"Je L'Aimais"

Publié le 20 mai 2008 par Missbrownie
  D'Anna Galvada, je n'avais lu qu'"Ensemble c'est tout". Mes collègues me l'avaient tellement recommandé que je ne pouvais passer à côté...
Bien sûr, j'avais adoré ce bouquin. Tellement que je l'avais offert ensuite à ma maman pour son anniversaire. Puis cette Paulette me rappellait tellement ma grand-mère que j'avais envie que ma maman pense la même chose.
Quand j'aime bien un livre d'un auteur, j'aime en lire un 2ème, en espérant ne pas être déçue.
J'ai une collègue qui a plusieurs Gavalda et Kennedy dans sa bibliothèque alors je me suis tournée vers elle pour savoir ce qu'elle avait à me prêter. J'espèrai qu'elle ait "35 kilos d'espoir", mais elle ne l'avait pas... Elle m'a donc prêter "Je l'aimais", ma lettre G du challenge ABC.
  "Je l'aimais" est un petit roman, loin des pavés que je lis habituellement.
Comment raconter une histoire en si peu de page? Me demandais-je...
Dès les premières lignes, j'ai accroché à l'histoire de cette femme tout juste abandonnée par son mari. Il est parti avec une autre. Elle est sous le choc, elle ne comprend pas, elle pleure beaucoup. On se met à sa place. Comment réagirions-nous dans sa situation?
Sauf que dans l'histoire, il y a son beau-père. Il l'a emmené avec ses filles dans la maison familliale. Puis lui qui a toujours été froid et distant s'ouvre le temps d'un we.
Il défend son fils qu'il trouve courageux parce que lui aussi à un passé et qu'il en souffre. Il se confie à sa belle fille qu'il apprécie beaucoup. Puis elle se met à l'écouter, à vouloir en savoir plus.
Bizarrement dans ce livre, on prend pitié pour cette Homme qui a laissé filé l'amour et on en oublie presque cette femme qui souffre d'avoir été trompée. Peut-être parce qu'au fond, on se dit que l'amour devrait être plus fort que tout, plus fort même que des liens du mariage.
C'est un petit livre mais il est fort. Il fait réfléchir.
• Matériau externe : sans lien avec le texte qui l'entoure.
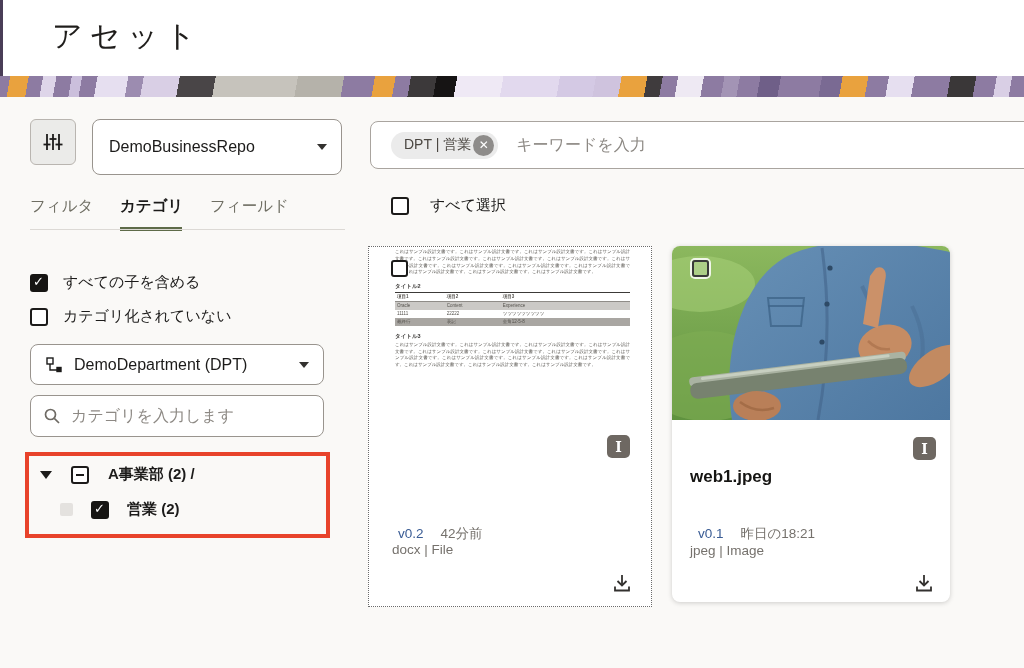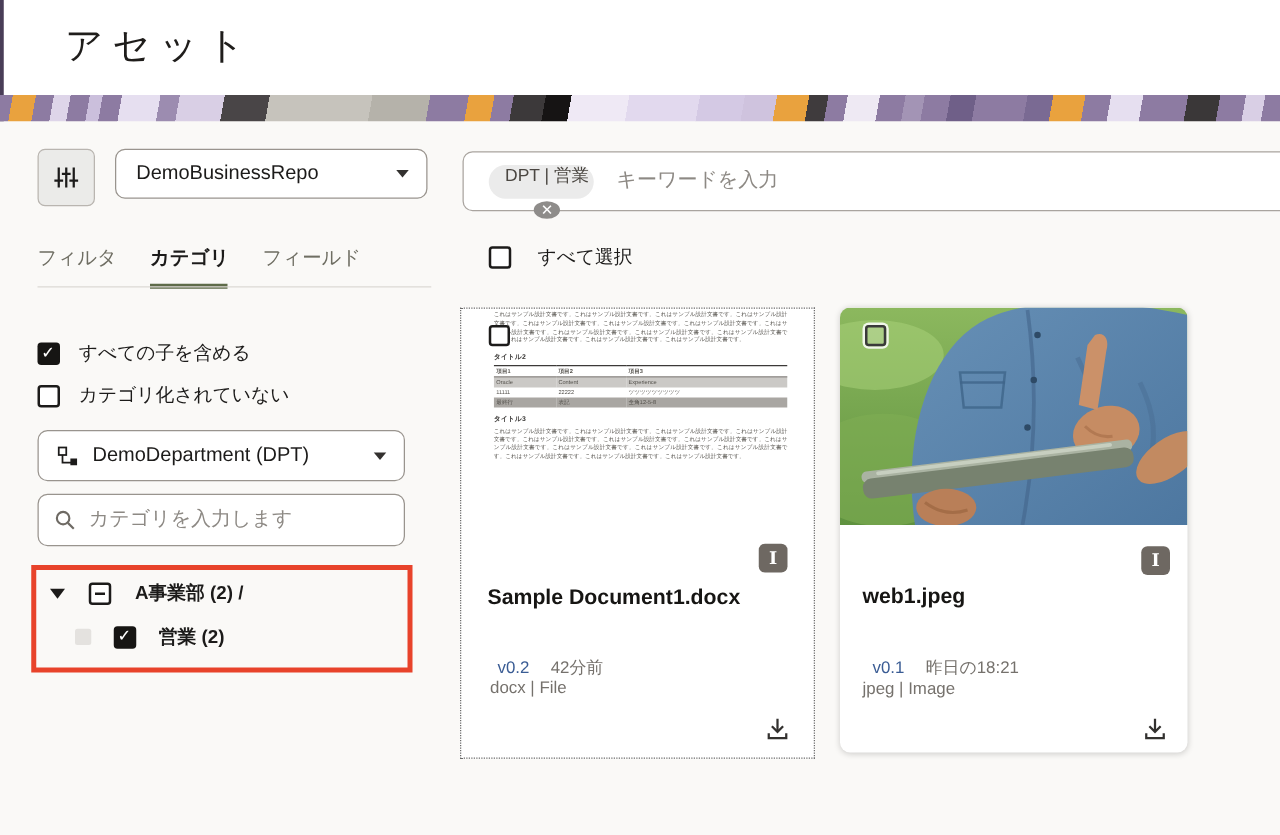--- a/index.html
+++ b/index.html
@@ -20,21 +20,21 @@
     #d4c9e4 54.5% 58%, #cfc3de 58% 60.5%, #e9a23e 60.5% 63%, #3f3b3d 63% 64.5%, #8d7ba2 64.5% 66%,
     #eee9f3 66% 68.5%, #8d7ba2 68.5% 70.5%, #a394b5 70.5% 72%, #8d7ba2 72% 74%, #6f5f88 74% 76%,
     #8d7ba2 76% 80%, #7a6a93 80% 82%, #e9a23e 82% 84.5%, #8d7ba2 84.5% 86.5%, #e6dff0 86.5% 89%,
     #8d7ba2 89% 92.5%, #3a3738 92.5% 95%, #8d7ba2 95% 97%, #d9cfe5 97% 98.5%, #8d7ba2 98.5% 100%); }
 
   
   .filter-btn { position:absolute; left:30px; top:119px; width:46px; height:46px; background:#ebebe9;
                 border:1px solid #b9b5b0; border-radius:6px; display:flex; align-items:center; justify-content:center; cursor:pointer; }
   .select-box { position:absolute; background:#fff; border:1px solid #99948e; border-radius:8px;
                 display:flex; align-items:center; font-size:16px; color:#1c1b1a; cursor:pointer; }
-  .repo-select { left:92px; top:119px; width:250px; height:40px; padding:0 14px 0 16px; }
+  .repo-select { left:92px; top:119px; width:250px; height:56px; padding:0 14px 0 16px; }
   .caret { width:0; height:0; border-left:5px solid transparent; border-right:5px solid transparent;
            border-top:6px solid #33312f; margin-left:auto; }
   .tabs { position:absolute; left:30px; top:196px; width:315px; height:20px; }
   .tab { position:absolute; top:0; font-size:15.5px; color:#6f6e63; cursor:pointer; white-space:nowrap; }
   .tab.active { color:#1c1b1a; font-weight:700; }
   .tab-underline { position:absolute; left:120px; top:227px; width:62px; height:4px; background:#5e6b49; }
   .tab-divider { position:absolute; left:30px; top:229px; width:315px; height:1px; background:#dcd9d5; }
 
   .cb-row { position:absolute; display:flex; align-items:center; gap:15px; font-size:15px; cursor:pointer; }
   .cbox { width:18px; height:18px; border-radius:3px; flex:0 0 auto; position:relative; }
@@ -53,22 +53,22 @@
 
   .red-box { position:absolute; left:25px; top:452px; width:305px; height:86px; border:4px solid #e8432b; }
   .tree-row { position:absolute; display:flex; align-items:center; font-size:15px; font-weight:600; color:#1c1b1a; }
   .tri-down { width:0; height:0; border-left:6px solid transparent; border-right:6px solid transparent;
               border-top:8px solid #1c1b1a; cursor:pointer; }
   .ghost-sq { width:13px; height:13px; background:#e4e2df; border-radius:2px; }
 
   
   .main-search { position:absolute; left:370px; top:121px; width:660px; height:48px; background:#fff;
                  border:1px solid #a9a49f; border-radius:8px 0 0 8px; display:flex; align-items:center; padding:0 12px 0 20px; gap:18px; }
-  .chip { display:flex; align-items:center; gap:11px; background:#ebebeb; border-radius:14px;
-          height:27px; padding:0 4px 0 13px; font-size:14px; color:#4a4641; white-space:nowrap;flex-direction:column; }
+  .chip { display:flex; align-items:center; gap:2px; background:#ebebeb; border-radius:14px;
+          height:27px; padding:0 4px 0 13px; font-size:14px; color:#4a4641; white-space:nowrap; }
   .chip-x { width:21px; height:21px; border-radius:50%; background:#8e8c8a; color:#fff; font-size:12px;
             font-weight:700; display:flex; align-items:center; justify-content:center; cursor:pointer; }
 
   .select-all { position:absolute; left:391px; top:196px; display:flex; align-items:center; gap:21px;
                 font-size:15px; font-weight:400; cursor:pointer; }
 
   
   .card1 { position:absolute; left:368px; top:246px; width:284px; height:361px; background:#fff;
            border:1px dotted #6b6b6b; }
   .card2 { position:absolute; left:672px; top:246px; width:278px; height:356px; background:#fff;
@@ -219,21 +219,20 @@
         <td>表記</td>
         <td>全角12-5-8</td>
       </tr>
     </tbody>
       </table>
     <div class="doc-h">タイトル3</div>
     <div>これはサンプル設計文書です。これはサンプル設計文書です。これはサンプル設計文書です。これはサンプル設計文書です。これはサンプル設計文書です。これはサンプル設計文書です。これはサンプル設計文書です。これはサンプル設計文書です。これはサンプル設計文書です。これはサンプル設計文書です。これはサンプル設計文書です。これはサンプル設計文書です。これはサンプル設計文書です。これはサンプル設計文書です。</div>
   </div>
   <span class="thumb-cb" style="left:22px; top:13px;"></span>
   <span class="i-badge" style="left:238px; top:188px;">I</span>
-  <div class="card-title" style="left:21px; top:221px;">Sample Document1.docx</div>
   <div class="meta-row" style="left:21px; top:278px;">
     <span class="ver">v0.2</span><span>42分前</span>
   </div>
   <div class="meta-row" style="left:23px; top:295px;">docx | File</div>
   <span class="dl-btn" style="left:242px; top:325px;">
     <svg width="22" height="22" viewBox="0 0 22 22">
       <g stroke="#33312f" stroke-width="1.8" fill="none">
         <line x1="11" y1="3" x2="11" y2="13"></line>
         <path d="M6.5 9 L11 13.5 L15.5 9"></path>
         <path d="M4 14.5 v4 h14 v-4"></path>

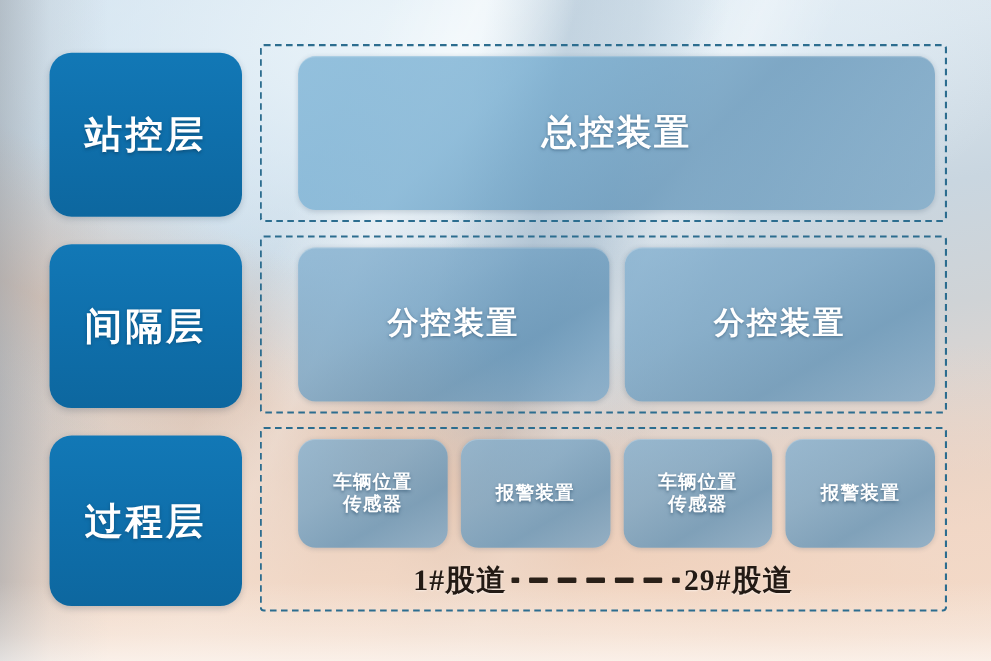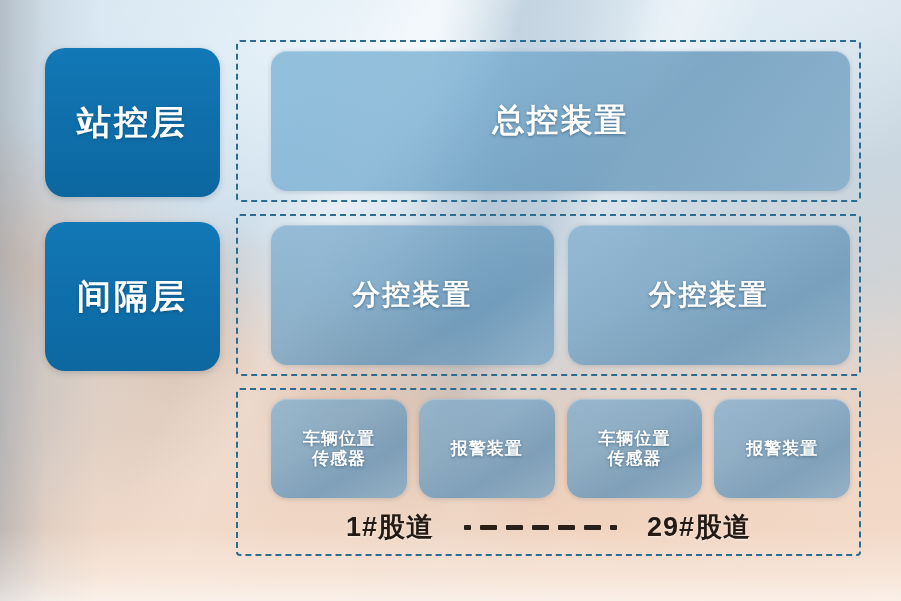--- a/index.html
+++ b/index.html
@@ -94,20 +94,21 @@
       linear-gradient(180deg,
         rgba(255,255,255,0.0) 88%,
         rgba(252,248,245,0.35) 96%,
         rgba(255,255,255,0.55) 100%);
   }
 
   
   .rows {
     position: absolute;
     inset: 0;
+    font-family: Liberation Serif, serif;
   }
   .row {
     position: absolute;
     left: 0;
     right: 0;
     display: flex;
     align-items: stretch;
   }
   .row-1 { top: 40px;  height: 162px; }
   .row-2 { top: 214px; height: 162px; }
@@ -199,21 +200,20 @@
   
   .tracks {
     position: absolute;
     left: 247px;
     right: 51px;
     bottom: 8px;
     height: 42px;
     display: flex;
     align-items: center;
     justify-content: center;
-    gap: 26px;
   }
   .track-label {
     color: #231a14;
     font-size: 27px;
     font-weight: bold;
     letter-spacing: 1px;
     text-shadow: 0 1px 2px rgba(255,255,255,0.55);
     white-space: nowrap;
   }
   .track-dashes {
@@ -270,20 +270,23 @@
         <div class="tile">
           <span class="tile-text t-md">分控装置</span>
         </div>
         <div class="tile">
           <span class="tile-text t-md">分控装置</span>
         </div>
       </div>
     </div>
 
     <div class="row row-3">
+      <div class="layer-label">
+        <span class="layer-label-text">过程层</span>
+      </div>
       <div class="dashed-box"></div>
       <div class="tiles bottom-tiles">
         <div class="tile">
           <span class="tile-text t-sm">车辆位置
 传感器</span>
         </div>
         <div class="tile">
           <span class="tile-text t-sm">报警装置</span>
         </div>
         <div class="tile">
Et vous, l'avez-vous lu? Quelles leçons en tirez-vous?

Synopsis :

À soixante-cinq ans, il est à l'âge des bilans. Elle en a moitié moins et rumine son chagrin. Celui d'avoir été plantée là avec ses deux filles par un mari volage parti pour une "femme moins usée". A priori, Pierre et Chloé n'ont pas grand chose à partager. Il en décide pourtant autrement, emmenant sa belle-fille sur un coup de tête pour quelques jours à la campagne. Au fil d'un long dialogue, ils vont peu à peu se livrer. Tombe alors le masque du "vieux con" autoritaire et hautain attribué un peu hâtivement par Chloé à son beau-père. L'homme renfermé aux jugements définitifs révèle une blessure et une sensibilité à fleur de peau, tandis que la jeune femme pleine de vie reprend le dessus sur l'épouse éplorée.